Re: [PATCH] kexec: Fix reboot race during device_shutdown()
From: Joel Fernandes
Date: Tue Oct 10 2023 - 16:37:47 EST
On Mon, Oct 9, 2023 at 11:30 AM Eric W. Biederman <ebiederm@xxxxxxxxxxxx> wrote:
>
> Joel Fernandes <joel@xxxxxxxxxxxxxxxxx> writes:
>
> > On Mon, Oct 2, 2023 at 2:18 PM Joel Fernandes <joel@xxxxxxxxxxxxxxxxx> wrote:
> > [..]
> >> > > Such freezing is already being done if kernel supports KEXEC_JUMP and
> >> > > kexec_image->preserve_context is true. However, doing it if either of these are
> >> > > not true prevents crashes/races.
> >> >
> >> > The KEXEC_JUMP case is something else entirely. It is supposed to work
> >> > like suspend to RAM. Maybe reboot should as well, but I am
> >> > uncomfortable making a generic device fix kexec specific.
> >>
> >> I see your point of view. I think regular reboot should also be fixed
> >> to avoid similar crash possibilities. I am happy to make a change for
> >> that similar to this patch if we want to proceed that way.
> >>
> >> Thoughts?
> >
> > Just checking how we want to proceed, is the consensus that we should
> > prevent kernel crashes without relying on userspace stopping all
> > processes? Should we fix regular reboot syscall as well and not just
> > kexec reboot?
>
> It just occurred to me there is something very fishy about all of this.
>
> What userspace do you have using kexec (not kexec on panic) that doesn't
> preform the same userspace shutdown as a normal reboot?
>
> Quite frankly such a userspace is buggy, and arguably that is where you
> should start fixing things.
It is a simple unit test that tests kexec support by kexec-rebooting
the kernel. I don't think SIGSTOP/SIGKILL'ing during kexec-reboot is
ideal because in a real panic-on-kexec type crash, that may not happen
and so does not emulate the real world that well. I think we want the
kexec-reboot to do a *reboot* without crashing the kernel while doing
so. Ricardo/Steve can chime on what they feel as well.

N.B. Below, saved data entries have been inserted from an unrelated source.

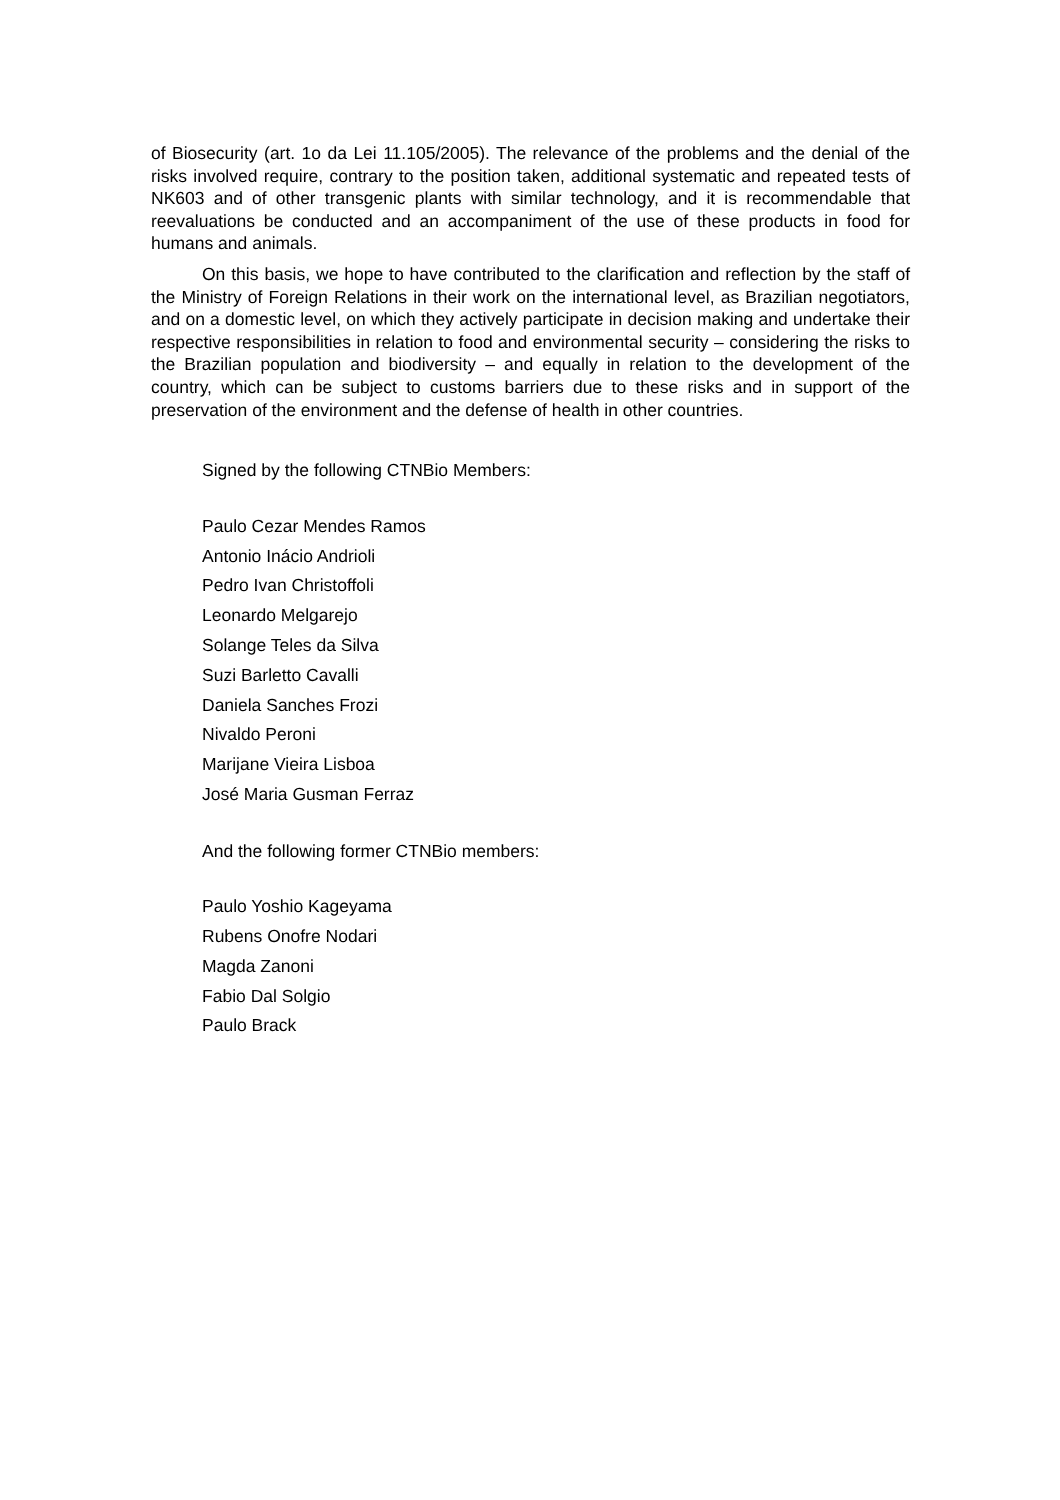of Biosecurity (art. 1o da Lei 11.105/2005). The relevance of the problems and the denial of the risks involved require, contrary to the position taken, additional systematic and repeated tests of NK603 and of other transgenic plants with similar technology, and it is recommendable that reevaluations be conducted and an accompaniment of the use of these products in food for humans and animals.
On this basis, we hope to have contributed to the clarification and reflection by the staff of the Ministry of Foreign Relations in their work on the international level, as Brazilian negotiators, and on a domestic level, on which they actively participate in decision making and undertake their respective responsibilities in relation to food and environmental security – considering the risks to the Brazilian population and biodiversity – and equally in relation to the development of the country, which can be subject to customs barriers due to these risks and in support of the preservation of the environment and the defense of health in other countries.
Signed by the following CTNBio Members:
Paulo Cezar Mendes Ramos
Antonio Inácio Andrioli
Pedro Ivan Christoffoli
Leonardo Melgarejo
Solange Teles da Silva
Suzi Barletto Cavalli
Daniela Sanches Frozi
Nivaldo Peroni
Marijane Vieira Lisboa
José Maria Gusman Ferraz
And the following former CTNBio members:
Paulo Yoshio Kageyama
Rubens Onofre Nodari
Magda Zanoni
Fabio Dal Solgio
Paulo Brack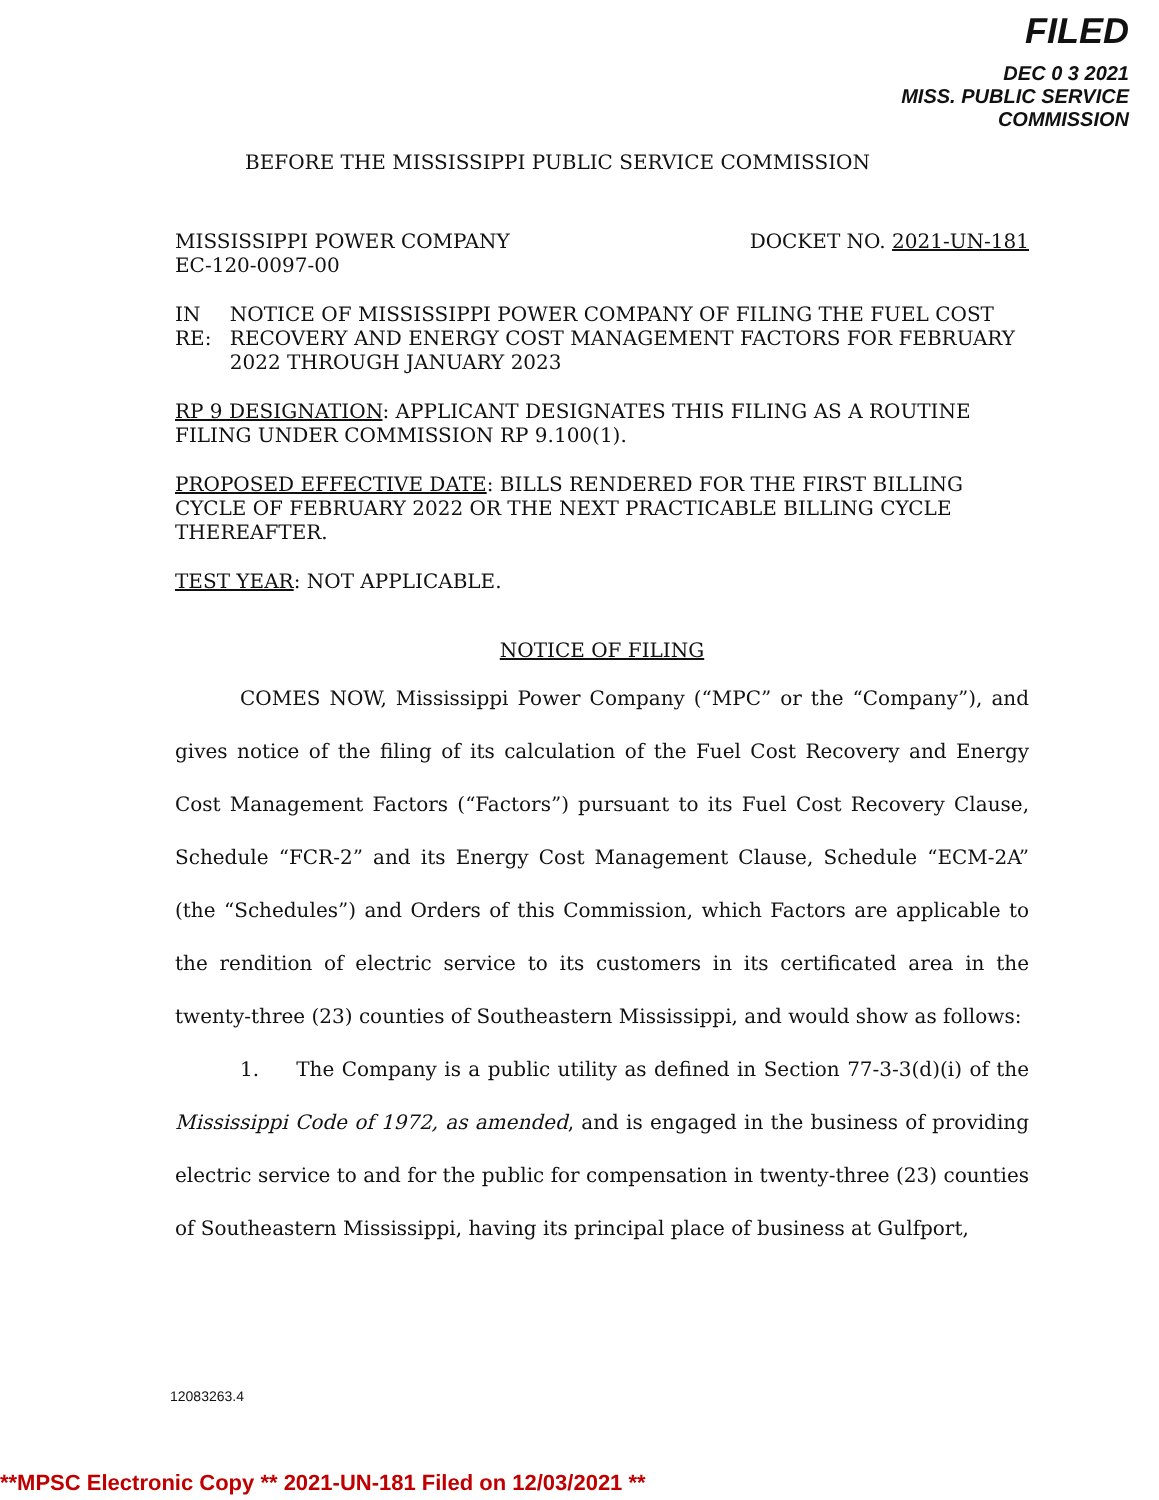FILED
DEC 0 3 2021
MISS. PUBLIC SERVICE COMMISSION
BEFORE THE MISSISSIPPI PUBLIC SERVICE COMMISSION
MISSISSIPPI POWER COMPANY
EC-120-0097-00 DOCKET NO. 2021-UN-181
IN RE: NOTICE OF MISSISSIPPI POWER COMPANY OF FILING THE FUEL COST RECOVERY AND ENERGY COST MANAGEMENT FACTORS FOR FEBRUARY 2022 THROUGH JANUARY 2023
RP 9 DESIGNATION: APPLICANT DESIGNATES THIS FILING AS A ROUTINE FILING UNDER COMMISSION RP 9.100(1).
PROPOSED EFFECTIVE DATE: BILLS RENDERED FOR THE FIRST BILLING CYCLE OF FEBRUARY 2022 OR THE NEXT PRACTICABLE BILLING CYCLE THEREAFTER.
TEST YEAR: NOT APPLICABLE.
NOTICE OF FILING
COMES NOW, Mississippi Power Company (“MPC” or the “Company”), and gives notice of the filing of its calculation of the Fuel Cost Recovery and Energy Cost Management Factors (“Factors”) pursuant to its Fuel Cost Recovery Clause, Schedule “FCR-2” and its Energy Cost Management Clause, Schedule “ECM-2A” (the “Schedules”) and Orders of this Commission, which Factors are applicable to the rendition of electric service to its customers in its certificated area in the twenty-three (23) counties of Southeastern Mississippi, and would show as follows:
1. The Company is a public utility as defined in Section 77-3-3(d)(i) of the Mississippi Code of 1972, as amended, and is engaged in the business of providing electric service to and for the public for compensation in twenty-three (23) counties of Southeastern Mississippi, having its principal place of business at Gulfport,
12083263.4
**MPSC Electronic Copy ** 2021-UN-181 Filed on 12/03/2021 **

> That way you can get the orderly shutdown
> of userspace daemons/services along with an orderly shutdown of
> everything the kernel is responsible for.
Fixing in userspace is an option but people are not happy that the
kernel can crash like that.
> At the kernel level a kexec reboot and a normal reboot have been
> deliberately kept as close as possible. Which is why I say we should
> fix it in reboot.
You mean fix it in userspace?
thanks,
- Joel